1 Ocak 2019 Salı

Söke Söke Alamazsın

Çoğu zaman hayat göründüğünden çok daha az karmaşıktır, basit ve yalın bir formül gibi aslında…

Karışıklık duygusu beynimizin yapılan hareketleri anlamlandıramamasından kaynaklıdır.

Beyin, her zaman sebep ve sonuç ilişkisine odaklı çalıştığından dolayıdır ki hareketleri anlamlandırmak için ZAMAN gerekir.

Zaman, insanın yaşam içerisinde aldığı bir yol gibidir. Zaman yaşlanmayı, yaşlanmak, tecrübe edinmeyi, tecrübeler, insana olayların karşısında olgunlaşmayı ve olgun düşünceyi öğretir.

Birbirimizden durup, düşünmek üzerine farklılaşırız. Aslında hayatımız yaşanılanlara değil, o yaşanılanlara ve yaşatılanlara yüklediğimiz anlamlara bağlı olarak şekillenir.

Hayatımızı bir tablo olarak tarif edecek olursak, o resimde anlatılmak istenenin esası yine, o resmi yapan sanatçının içinde saklıdır.

O yüzden, yapılmak ve anlatılmak istenilen ve onlardan çıkarılacak oluşumun evrelerinden sonraki noktalar, insanların algılama farklılıklarına göre değişir.

Kaynaktan, çok iyi niyetlerle yola çıkmış bir düşünce, aynı yolun sonunda farklı sapaklarda sonlanabilir. O insanın DUYGULARI, eğitim düzeyi, kişiliği…Kısacası, o insanı kendisi yapan ve diğerlerinden ayıran özellikleridir bunu farklılaştıran.

Benim kendi yaşamımda, geldiğim şu noktada, vardığım sonuçlar şunlardır;

Bazı durumlarda sen ne yaparsan yap, karşındaki insan kafasını ve yüreğini sana kapatmışsa, geriye üzerinde düşünüp, üzünülecek bir konu kalmamıştır.

Hayatta herkes kendi menfaatleri doğrultusunda planlar yapar. Bu planlar yetişkin yaşlarda düşünülür, çocukken geldiğin ailede değil.  Planı yapan her zaman yetişkindir, uygulaması ve sonucu daima çocukları etkiler.
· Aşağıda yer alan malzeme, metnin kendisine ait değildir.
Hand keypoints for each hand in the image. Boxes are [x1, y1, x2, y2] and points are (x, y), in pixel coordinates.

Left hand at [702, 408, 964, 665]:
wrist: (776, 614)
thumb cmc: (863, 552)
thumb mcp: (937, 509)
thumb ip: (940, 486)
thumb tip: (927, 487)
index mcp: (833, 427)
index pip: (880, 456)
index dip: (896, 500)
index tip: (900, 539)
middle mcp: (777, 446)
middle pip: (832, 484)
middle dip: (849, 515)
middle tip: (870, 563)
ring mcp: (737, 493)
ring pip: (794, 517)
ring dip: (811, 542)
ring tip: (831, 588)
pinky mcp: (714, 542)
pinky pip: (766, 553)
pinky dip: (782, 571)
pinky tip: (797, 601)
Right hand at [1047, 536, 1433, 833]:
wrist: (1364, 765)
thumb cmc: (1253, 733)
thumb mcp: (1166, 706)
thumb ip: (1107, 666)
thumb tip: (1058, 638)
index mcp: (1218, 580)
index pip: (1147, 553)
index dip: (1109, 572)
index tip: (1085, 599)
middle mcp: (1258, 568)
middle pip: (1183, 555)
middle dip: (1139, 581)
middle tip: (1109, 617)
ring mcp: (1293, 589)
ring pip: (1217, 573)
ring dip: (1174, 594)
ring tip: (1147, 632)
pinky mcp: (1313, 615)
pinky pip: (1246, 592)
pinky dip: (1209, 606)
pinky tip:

İnsanın sosyal primatlardan farkı biyolojik olarak her organizmaya verilmiş olandan farklı davranabilmek, hak, hukuk, adalet gibi kavramları yaşamına serpiştirebilme yeteneğidir. Yoksa, fiziksel her türlü istek o an, nerede olursa olsun karşılanırdı. Dolayısıyla, aklına gelen ve sapkın olan, başkasının hakkına ve hukuğuna aykırı olan düşünceler daha eyleme dökülmeden ne kadar ötelenebiliyorsa, o kadar insansın demektir. Yoksa hayat yalnızca etki ve tepkiden ibaret bir devinimdir.

Zorla asla sevgi olmaz! Bu, aşk hayatında da, aile hayatında da geçerli bir kuraldır. Bazen, sevgisizliğin sebepleri insanın kendisinin dahi canını acıtacak kadar yanlıştır, kendine itiraf bile edemezsin ama değiştirilemez.

Oysaki, sevdiğin varlık öyle midir?

O’nu gelecek tüm olası kötülüklerden korur, gözetir, zaman verir, ilgi gösterirsin.

Sevdiğin varlığın şimdisini ve geleceğini düşünür, başına gelebilecek durumlardan elinden geldiğince uzak tutmaya çalışırsın.

Sevdiğin insanın varlığından rahatsız olmaz, O’nu fazlalık olarak algılamaz, gittiği yerlerde merak eder, özler ve ararsın.

Sevgi, daima dünyaya gelinen ortamda büyükten çocuğa doğru akar.

İşin başında kanalları tıkanmış bir sevginin sonucunu sorgulayan dünün çocuğuna artık çocuk muammelesi yapamazsın.

Sevdiğin insana “Beni neden incittin?” diye sorduğu zaman “Sevgisiz” “Nankör” “Şımarık” gibi yakıştırmalar yapmaz, tersine durup düşünür, kendindeki hataları sorgularsın.

Ateş olmayan yerden duman çıkmaz sözünü hatırlar ve karşına gelen ve sana bir şey anlatmaya çalışan küçüğünü susturmaya, bastırmaya çalışmazsın.

Sevgi söke söke alınmaz, bir de bunu unutma dünün çocuğu. Verilmeyen ve gösterilmeyen sevgiyi kopara, çeke, ite, kaka alamazsın.

Ve son olarak da;


Yaşamın boyunca saygı göstermediğin birinden her kim olursa olsun saygı bekleyemezsin. Çünkü o beklemek değil, dilenmek olur.